Mais Roberto de Mattei est aussi un
historien, qui a enseigné à l’Université européenne de Rome et à
l’université de Cassino. Par ailleurs, celui qui avait colonnes ouvertes
à l’Osservatore Romano du temps de Benoît XVI, a également
occupé des responsabilités officielles dans la société civile, comme
vice-président de l’équivalent de notre CNRS en Italie et comme
conseiller du gouvernement italien pour les questions internationales
entre 2002 et 2005.
L’Église dans la tourmente, s’il
n’est pas sans rapport avec la situation actuelle, propose d’abord et
avant tout un condensé de l’histoire de l’Église pendant le premier
millénaire. Des persécutions aux croisades, Roberto de Mattei retrace à
grands traits la vie des premiers chrétiens, l’efflorescence des
martyrs, la lutte contre les hérésies, la naissance du monachisme,
l’effondrement de l’empire romain, la conversion des nations et la
naissance de l’Europe chrétienne.
Ce livre est en fait issu des causeries
qu’il donna entre janvier 2011 et avril 2012 au micro de la radio
catholique italienne, Radio Maria. Il ne s’agit donc pas d’une étude
scientifique, mais d’une présentation des éléments essentiels à
connaître sur cette Église du premier millénaire qui nous semble si loin
et, qui pourtant, n’est pas sans rapport avec notre situation. De ce
fait, le propos est volontairement synthétique, didactique et lisible
par tous. À sa manière, et sans aucune connotation péjorative, L’Église dans la tourmente constitue une bonne apologétique, mais une apologétique ad intra, destiné d’abord aux baptisés qui veulent être confortés dans leur vie de chrétien.

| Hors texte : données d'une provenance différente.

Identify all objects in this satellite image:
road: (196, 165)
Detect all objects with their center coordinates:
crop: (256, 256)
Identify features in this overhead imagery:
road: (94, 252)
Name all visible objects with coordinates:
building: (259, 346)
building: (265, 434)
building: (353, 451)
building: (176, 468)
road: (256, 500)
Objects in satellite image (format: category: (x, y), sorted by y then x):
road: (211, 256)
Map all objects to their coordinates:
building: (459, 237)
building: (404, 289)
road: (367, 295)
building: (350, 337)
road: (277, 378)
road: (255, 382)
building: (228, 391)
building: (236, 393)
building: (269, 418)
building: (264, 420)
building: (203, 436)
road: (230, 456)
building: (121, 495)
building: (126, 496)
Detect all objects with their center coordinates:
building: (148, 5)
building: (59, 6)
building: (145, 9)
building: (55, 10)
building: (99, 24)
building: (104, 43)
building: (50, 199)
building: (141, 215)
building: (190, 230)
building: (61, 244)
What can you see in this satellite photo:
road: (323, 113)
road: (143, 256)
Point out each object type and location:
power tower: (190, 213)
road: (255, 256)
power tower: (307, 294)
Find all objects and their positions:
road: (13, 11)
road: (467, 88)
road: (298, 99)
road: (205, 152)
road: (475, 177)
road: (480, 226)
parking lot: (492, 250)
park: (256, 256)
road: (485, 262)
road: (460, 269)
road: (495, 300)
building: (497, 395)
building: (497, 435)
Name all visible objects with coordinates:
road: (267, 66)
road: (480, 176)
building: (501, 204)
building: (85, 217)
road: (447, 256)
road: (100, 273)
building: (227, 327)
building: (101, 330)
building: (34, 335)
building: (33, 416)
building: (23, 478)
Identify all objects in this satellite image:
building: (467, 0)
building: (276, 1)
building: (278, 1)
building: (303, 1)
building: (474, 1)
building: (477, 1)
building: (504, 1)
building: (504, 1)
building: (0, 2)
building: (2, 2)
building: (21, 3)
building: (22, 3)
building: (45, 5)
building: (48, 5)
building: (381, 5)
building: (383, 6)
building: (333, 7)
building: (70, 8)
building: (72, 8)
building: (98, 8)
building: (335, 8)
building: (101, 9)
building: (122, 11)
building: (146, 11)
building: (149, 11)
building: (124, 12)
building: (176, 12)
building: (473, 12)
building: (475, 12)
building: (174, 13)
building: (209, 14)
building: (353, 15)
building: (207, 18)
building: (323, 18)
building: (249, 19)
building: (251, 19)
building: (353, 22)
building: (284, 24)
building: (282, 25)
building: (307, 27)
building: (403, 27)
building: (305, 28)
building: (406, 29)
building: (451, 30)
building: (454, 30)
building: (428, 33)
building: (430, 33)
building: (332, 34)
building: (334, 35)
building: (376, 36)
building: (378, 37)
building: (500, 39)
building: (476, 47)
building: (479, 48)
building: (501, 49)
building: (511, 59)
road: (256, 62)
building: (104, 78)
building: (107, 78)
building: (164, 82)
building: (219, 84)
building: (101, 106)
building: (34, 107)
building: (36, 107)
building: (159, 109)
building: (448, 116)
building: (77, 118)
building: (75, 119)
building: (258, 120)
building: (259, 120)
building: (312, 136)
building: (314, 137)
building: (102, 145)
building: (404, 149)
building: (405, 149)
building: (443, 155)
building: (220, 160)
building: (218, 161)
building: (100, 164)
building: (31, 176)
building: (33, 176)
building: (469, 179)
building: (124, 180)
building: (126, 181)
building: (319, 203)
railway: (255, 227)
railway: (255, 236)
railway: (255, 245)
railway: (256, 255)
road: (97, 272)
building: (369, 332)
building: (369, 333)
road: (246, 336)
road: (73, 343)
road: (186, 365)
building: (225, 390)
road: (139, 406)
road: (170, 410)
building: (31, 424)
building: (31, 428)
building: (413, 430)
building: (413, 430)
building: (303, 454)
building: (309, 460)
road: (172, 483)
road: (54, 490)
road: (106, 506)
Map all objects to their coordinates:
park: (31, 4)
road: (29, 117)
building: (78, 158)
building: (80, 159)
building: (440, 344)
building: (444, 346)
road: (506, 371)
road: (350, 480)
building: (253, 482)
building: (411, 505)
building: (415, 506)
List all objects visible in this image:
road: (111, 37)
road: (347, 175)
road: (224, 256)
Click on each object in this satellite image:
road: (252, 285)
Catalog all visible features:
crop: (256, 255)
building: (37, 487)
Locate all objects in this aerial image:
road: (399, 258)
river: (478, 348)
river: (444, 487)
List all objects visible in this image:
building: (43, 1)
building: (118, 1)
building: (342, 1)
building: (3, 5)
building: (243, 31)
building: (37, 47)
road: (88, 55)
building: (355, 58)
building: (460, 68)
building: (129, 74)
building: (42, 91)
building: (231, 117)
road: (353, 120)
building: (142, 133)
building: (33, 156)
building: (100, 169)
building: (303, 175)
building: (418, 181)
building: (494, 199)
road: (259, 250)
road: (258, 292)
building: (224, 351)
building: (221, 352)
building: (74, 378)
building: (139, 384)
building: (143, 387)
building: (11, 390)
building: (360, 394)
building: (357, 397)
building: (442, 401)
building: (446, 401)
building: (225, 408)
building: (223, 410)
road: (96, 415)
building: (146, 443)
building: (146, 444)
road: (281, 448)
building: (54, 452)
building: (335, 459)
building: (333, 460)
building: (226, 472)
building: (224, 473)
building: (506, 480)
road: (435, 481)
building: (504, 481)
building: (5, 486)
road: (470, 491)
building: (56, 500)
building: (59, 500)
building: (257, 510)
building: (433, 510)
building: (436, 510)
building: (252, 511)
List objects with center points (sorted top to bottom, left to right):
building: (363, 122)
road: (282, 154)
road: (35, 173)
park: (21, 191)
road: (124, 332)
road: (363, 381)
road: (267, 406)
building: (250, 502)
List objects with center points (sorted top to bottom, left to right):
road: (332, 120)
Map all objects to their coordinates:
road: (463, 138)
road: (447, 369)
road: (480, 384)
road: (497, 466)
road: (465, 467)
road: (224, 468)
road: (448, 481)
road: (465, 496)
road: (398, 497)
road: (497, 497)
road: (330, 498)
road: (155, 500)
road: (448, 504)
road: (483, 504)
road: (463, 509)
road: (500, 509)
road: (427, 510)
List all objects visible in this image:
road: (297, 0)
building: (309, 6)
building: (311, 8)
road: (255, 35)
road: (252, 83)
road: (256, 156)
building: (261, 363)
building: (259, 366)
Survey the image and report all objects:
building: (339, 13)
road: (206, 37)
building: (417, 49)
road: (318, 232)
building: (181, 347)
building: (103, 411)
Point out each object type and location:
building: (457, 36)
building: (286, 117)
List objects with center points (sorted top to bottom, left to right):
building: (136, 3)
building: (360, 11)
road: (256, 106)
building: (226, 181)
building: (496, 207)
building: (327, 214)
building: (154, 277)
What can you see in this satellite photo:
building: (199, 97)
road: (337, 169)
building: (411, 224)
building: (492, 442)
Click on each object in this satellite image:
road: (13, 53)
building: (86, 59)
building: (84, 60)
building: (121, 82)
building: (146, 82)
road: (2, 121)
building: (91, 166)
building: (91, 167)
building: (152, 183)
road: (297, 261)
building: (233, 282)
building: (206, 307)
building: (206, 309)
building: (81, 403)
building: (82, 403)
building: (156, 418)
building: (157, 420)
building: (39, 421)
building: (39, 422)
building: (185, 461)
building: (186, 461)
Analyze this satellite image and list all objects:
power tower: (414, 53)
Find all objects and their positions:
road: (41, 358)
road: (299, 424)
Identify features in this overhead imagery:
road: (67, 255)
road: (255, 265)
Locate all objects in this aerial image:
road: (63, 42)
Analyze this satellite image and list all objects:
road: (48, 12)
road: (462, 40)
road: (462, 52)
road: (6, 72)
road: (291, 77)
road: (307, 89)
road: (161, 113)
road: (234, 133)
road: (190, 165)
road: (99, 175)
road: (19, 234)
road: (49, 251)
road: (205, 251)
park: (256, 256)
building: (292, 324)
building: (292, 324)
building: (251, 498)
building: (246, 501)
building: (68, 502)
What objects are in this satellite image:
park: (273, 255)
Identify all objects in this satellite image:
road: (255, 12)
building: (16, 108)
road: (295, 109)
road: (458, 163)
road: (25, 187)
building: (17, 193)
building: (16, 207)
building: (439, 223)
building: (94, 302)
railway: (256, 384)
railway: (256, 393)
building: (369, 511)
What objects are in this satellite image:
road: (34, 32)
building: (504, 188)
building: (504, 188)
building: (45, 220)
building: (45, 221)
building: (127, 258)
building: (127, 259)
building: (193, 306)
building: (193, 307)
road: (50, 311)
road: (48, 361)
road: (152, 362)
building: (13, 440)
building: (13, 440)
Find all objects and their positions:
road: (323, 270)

Il se trouve, en effet, que souvent les
questions historiques viennent déstabiliser les croyants dans leurs
certitudes. Souvent, celles-ci reposent sur des bases instables. Au
début de son chapitre consacré au monachisme, Roberto de Mattei
s’interroge par exemple sur la remise en cause de la vision
constantinienne de l’Église, refrain sans cesse reprit depuis plus de
cinquante ans, aussi bien à l’intérieur qu’à l’extérieur de l’Église.
Par sa reconnaissance par Constantin et par son installation dans le
paysage officiel de l’époque, L’Église aurait tout simplement perdu de
sa sève intérieure et renié le Christ. Bien qu’une telle vision fasse fi
un peu rapidement de l’inscription (on n’ose dire de l’incarnation) de
l’Église dans le temps, Mattei souligne plus simplement que c’est à
cette époque que le monachisme éclot et se répand. Loin de disparaître,
la sève et l’exigence spirituelle ont, au contraire, trouver un autre
moyen d’expression, une radicalité, permise par cette période de paix
vis-à-vis de l’Église.
Petit précis d’histoire de l’Église, L’Église dans la tourmente
s’inscrit en raison des dates de rédaction des textes dans le cadre du
pontificat de Benoît XVI. Ce dernier est largement cité tant il a
lui-même exploré dans ses audiences les grandes figures du christianisme
antique et des saints. On notera particulièrement cet extrait d’un
discours aux cardinaux en mai 2012, à propos de l’appellation
traditionnelle d’Église militante distincte de l’Église souffrante et de
l’Église triomphante, lesquelles ne forment pourtant qu’une seule
Église :
« Aujourd’hui, déclarait Benoît XVI, l’expression ecclesia militans
est un peu passée de mode, mais en réalité, nous pouvons toujours mieux
comprendre qu'elle est vraie, qu’elle porte en elle une vérité. Nous
voyons que le mal veut dominer le monde et qu’il faut combattre le mal.
Nous voyons qu’il le fait de bien des manières, cruelles, à travers
diverses formes de violence, mais aussi caché sous les traits du bien,
détruisant ainsi les fondements moraux de la société. Saint Augustin a
dit que toute l’histoire est un combat entre deux amours : l’amour de
soi jusqu’au mépris de Dieu ; l’amour de Dieu jusqu’au mépris de soi,
dans le martyre. »
À sa manière, ce petit essai entre dans
cette perspective. Livre d’histoire, c’est aussi un livre d’espérance.
D’une espérance surnaturelle, habitée aussi par la foi et la charité.
Mattei écrit ainsi : « Nous ne pouvons pas sauver l’Église, mais
nous pouvons l’aimer et la servir, en imitant l’exemple de tous ceux
qui, dans le cours de l’histoire, lui ont donné leur vie. Ceux qui
prétendent sauver l’Église veulent édifier une Église selon leur opinion
personnelle, différente de celle de Jésus-Christ. » C’est l’Église
des Apôtres, des martyrs, des docteurs et des saints. Même ceux qui ne
partagent pas certaines options de l’auteur peuvent trouver dans cet
ouvrage des motifs d’aimer et de servir l’Église.